Это очень важно! Необычайно важно! К сожалению, еще есть такая порода людей, которая, достигнув своего житейского благополучия, видит в нем предел своих стремлений, и все наше большое и светлое становится для них оградой и прикрытием их частного и зачастую мелкого, сомнительного счастья. Но счастье не может быть мелким, счастье не может быть узким, счастье не может быть частным. Это тоже один из пережитков прошлого: ограниченность, замкнутость мысли, идеалов и целей. Это тоже один из утонченнейших видов эгоизма: я — чистенький, я — образованный, я выполняю свой долг, я не причиняю зла, и какое мне дело до людей зла? А моральная полноценность такого человека падает, порождая душевную пассивность и самодовольную ограниченность. И наоборот, дума о другом человеке, пусть отставшем и пошатнувшемся, помощь ему на трудном перевале всегда и у всех народов была выражением величия, широты и благородства души.

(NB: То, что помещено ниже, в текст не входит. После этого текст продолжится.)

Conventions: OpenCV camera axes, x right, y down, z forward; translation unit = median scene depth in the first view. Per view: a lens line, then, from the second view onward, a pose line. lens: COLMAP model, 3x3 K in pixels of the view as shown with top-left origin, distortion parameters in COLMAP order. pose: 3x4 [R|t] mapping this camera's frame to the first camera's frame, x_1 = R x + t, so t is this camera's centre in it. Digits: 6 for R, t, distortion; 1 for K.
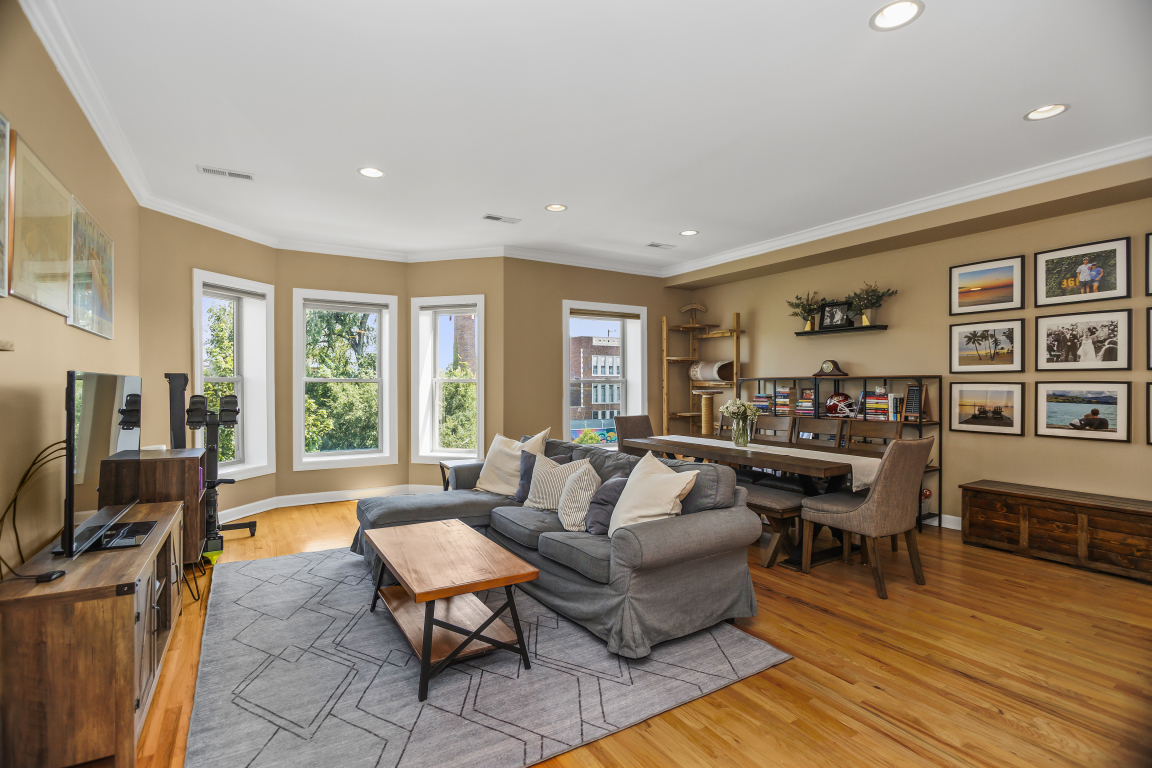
lens RADIAL K [[556.3, 0, 568.0], [0, 556.3, 383.1], [0, 0, 1]] dist [-0.016120, 0.009379]
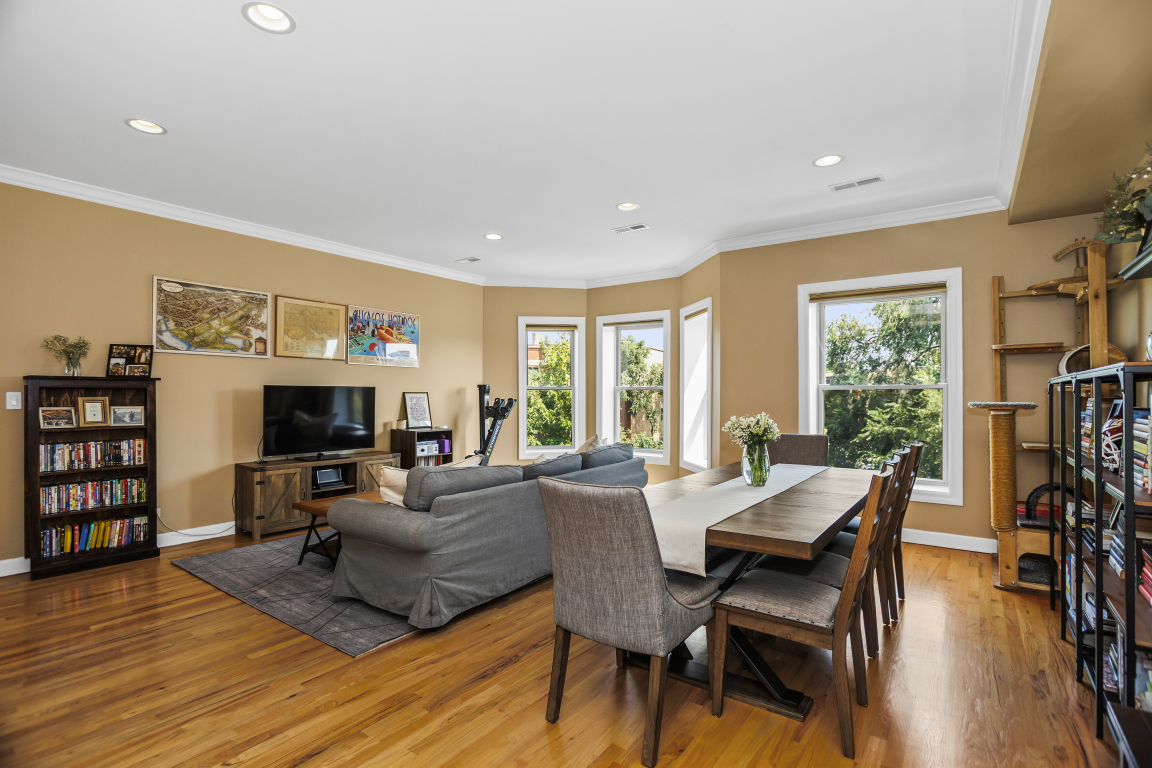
lens RADIAL K [[556.3, 0, 576.0], [0, 556.3, 382.0], [0, 0, 1]] dist [-0.016120, 0.009379]
pose [[0.368404, -0.007241, -0.929638, 1.504462], [0.005769, 0.999968, -0.005503, -0.018043], [0.929648, -0.003336, 0.368434, 0.980868]]
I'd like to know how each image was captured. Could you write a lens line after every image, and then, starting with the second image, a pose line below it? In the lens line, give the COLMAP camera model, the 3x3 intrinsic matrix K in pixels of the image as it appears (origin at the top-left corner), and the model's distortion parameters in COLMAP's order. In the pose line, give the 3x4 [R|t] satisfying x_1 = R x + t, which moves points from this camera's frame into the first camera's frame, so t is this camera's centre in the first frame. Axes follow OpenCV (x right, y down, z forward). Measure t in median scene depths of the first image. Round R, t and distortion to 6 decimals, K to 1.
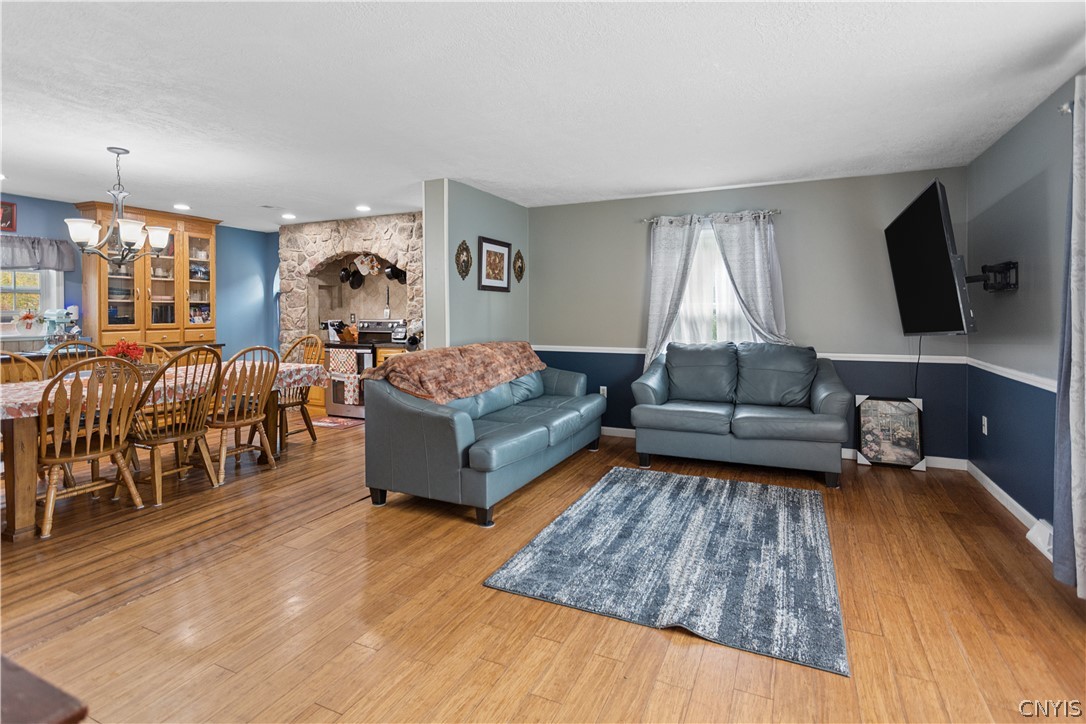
lens RADIAL K [[546.6, 0, 542.4], [0, 546.6, 316.5], [0, 0, 1]] dist [-0.000950, 0.001602]
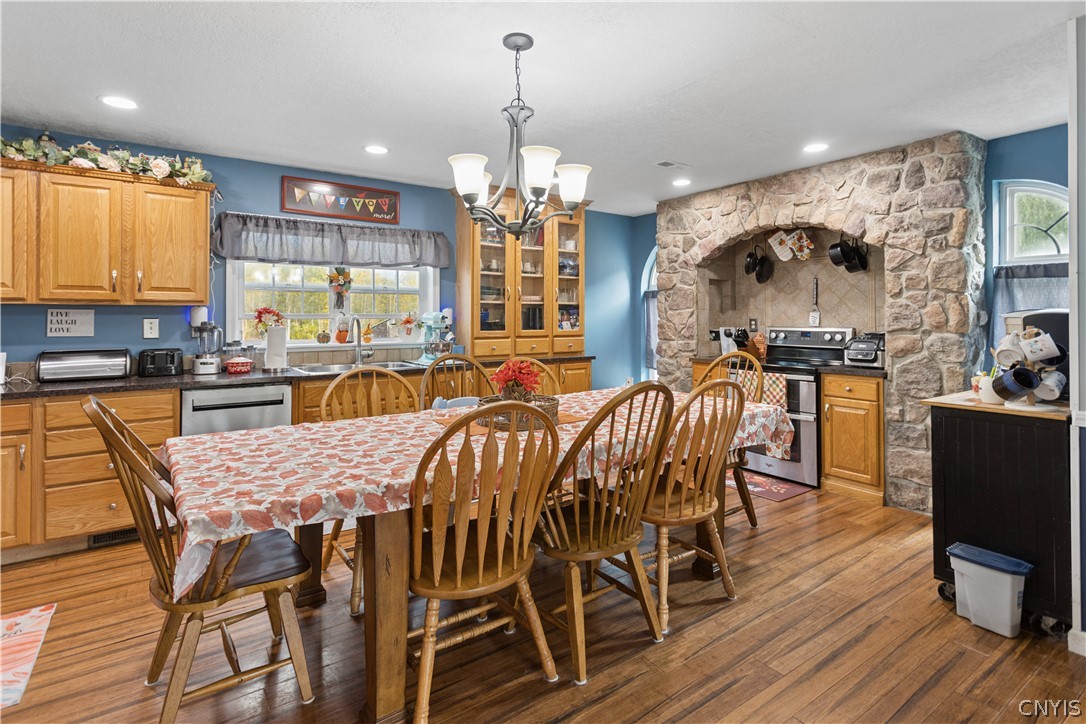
lens RADIAL K [[546.6, 0, 542.4], [0, 546.6, 316.5], [0, 0, 1]] dist [-0.000950, 0.001602]
pose [[0.865688, 0.002299, -0.500579, -0.295239], [-0.006717, 0.999953, -0.007024, -0.001528], [0.500539, 0.009443, 0.865662, 0.326307]]
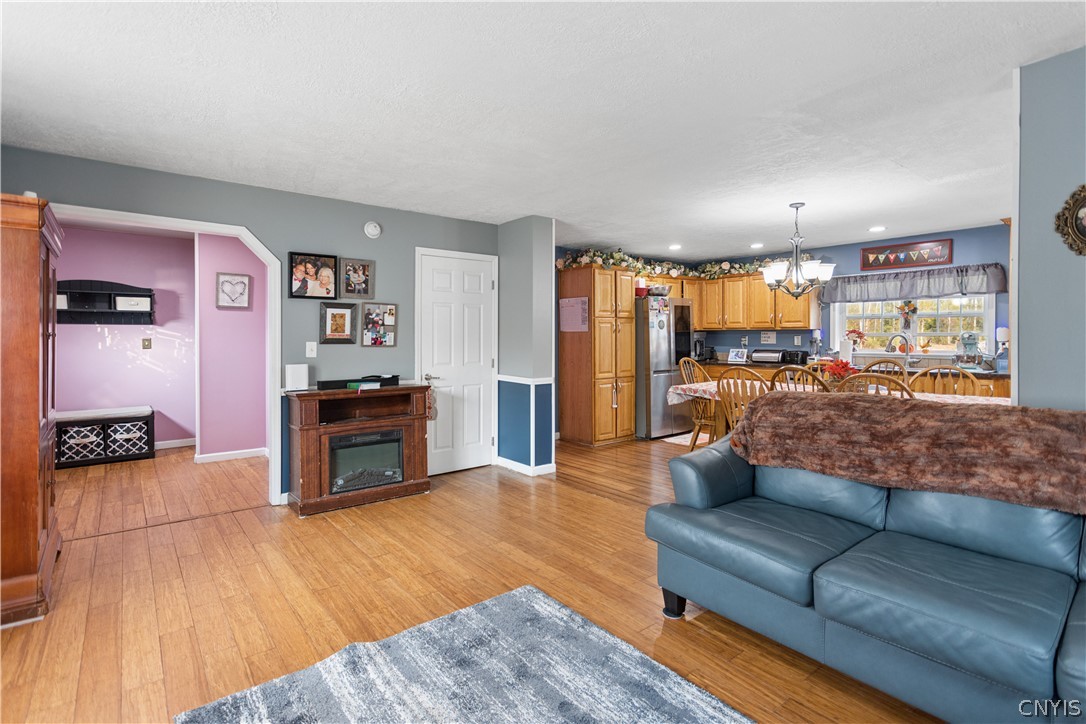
lens RADIAL K [[524.3, 0, 540.8], [0, 524.3, 336.1], [0, 0, 1]] dist [0.002217, 0.000489]
pose [[-0.450627, 0.007367, -0.892682, 0.363771], [-0.002794, 0.999949, 0.009663, -0.009566], [0.892708, 0.006849, -0.450583, 0.662577]]
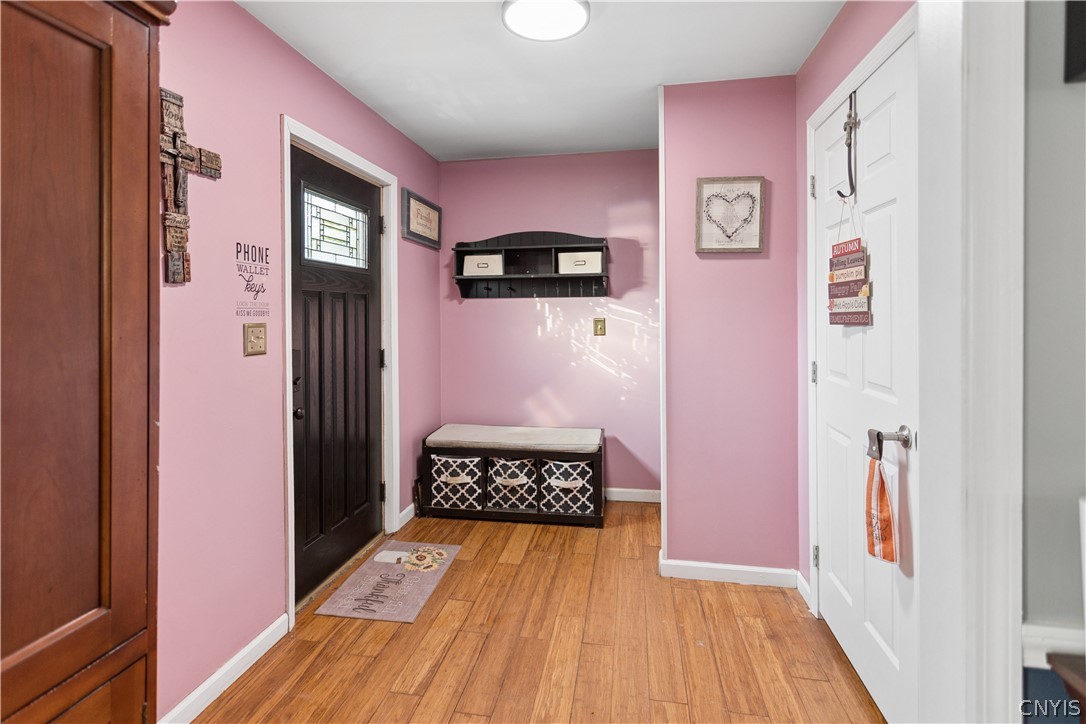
lens RADIAL K [[546.6, 0, 542.4], [0, 546.6, 316.5], [0, 0, 1]] dist [-0.000950, 0.001602]
pose [[-0.964314, 0.010076, -0.264571, 0.030917], [0.007222, 0.999905, 0.011757, -0.003850], [0.264664, 0.009427, -0.964295, 0.124926]]
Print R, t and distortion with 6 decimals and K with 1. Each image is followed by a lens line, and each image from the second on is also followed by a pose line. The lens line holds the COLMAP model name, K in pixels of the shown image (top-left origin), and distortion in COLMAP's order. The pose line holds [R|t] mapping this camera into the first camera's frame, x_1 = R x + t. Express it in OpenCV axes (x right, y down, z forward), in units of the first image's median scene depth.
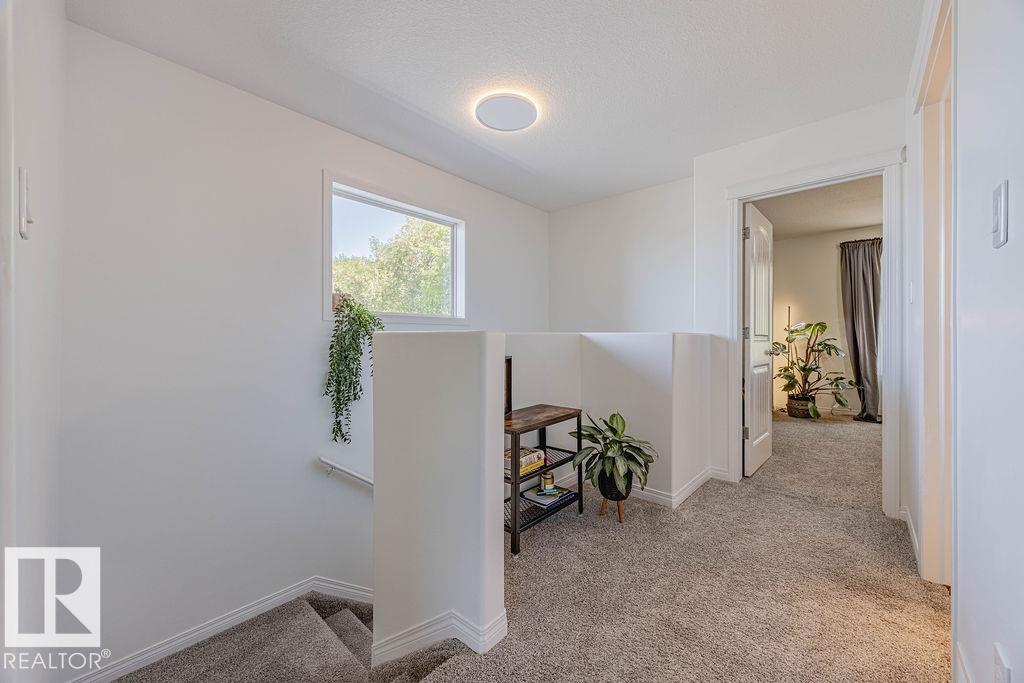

На вершины счастья нельзя подниматься в одиночку. Ведь альпинисты, штурмуя горы, страхуют друг друга — каждый идет сам, но каждый отвечает за друга. А мы? Можем ли мы взять нравственные высоты в великолепном одиночестве, пренебрегая теми, у кого изранено сердце и в душе не хватает силы и бодрости?
Вот почему отношение к неустроенному, даже ущербному человеку, к отставшему, слабому члену общества является одной из важнейших и сложнейших наших общественных задач. А помощь ему в конечном счете — помощь Отчизне. Нет, это никак не означает мягкотелости, всепрощения и отказа от наказания, которое, видимо, долго еще будет играть свою роль. Не равнозначен этот вывод и жалости: нельзя жалеть одного, пусть самого разнесчастного, и не жалеть общество, которому он причиняет зло. Но нельзя наказание превращать в гражданскую казнь, в отсечение, нельзя вслед за осуждением опускать за человеком железный занавес отчуждения. И не только ради самого провинившегося человека, но и в интересах всего общества.
Однажды в кабинете начальника милиции мне пришлось быть свидетелем такого разговора. Из колонии прибыл парень, и по положению о паспортах ему в прописке отказано. Он просит дать ему неделю срока для каких-то хлопот и устройства дел. Начальник дает ему это разрешение. Тогда приходит взволнованный участковый и говорит:
— Товарищ начальник! Вы разрешили, а если он у нас воровство сделает?
— Ну, сделает — посадим.
Меня поразило слово «у нас». А если он в Рязани «воровство сделает»? Или в каком-нибудь Богодухове, или Касимове, или в Орше? А кстати, там он скорее сделает, в чужом месте, среди чужих людей, где он никому не нужен. Не напоминает ли это старинный анекдот тех времен, когда были еще городовые: «Чего ты свистишь?» — «Воров на чужой участок перегоняю». Чем же еще можно объяснить то положение, что человек не может прописаться в Калининской области или ему предлагают выехать с Кубани? Даже из далеких леспромхозов пишут о том, что местные властители чинят им всяческие препятствия.
Кому же на пользу служит такая, с позволения сказать, позиция? Ведь «участок-то» у нас один — общество. Защищает ли его такая «участковая» позиция? И не является ли она, в ущерб реальным интересам и подлинной безопасности общества, прикрытием той самой лености ума и безответственности и собственного служебного спокойствия, с которой мы не раз встречались в своем путешествии по мрачным берегам «черной» Арагвы?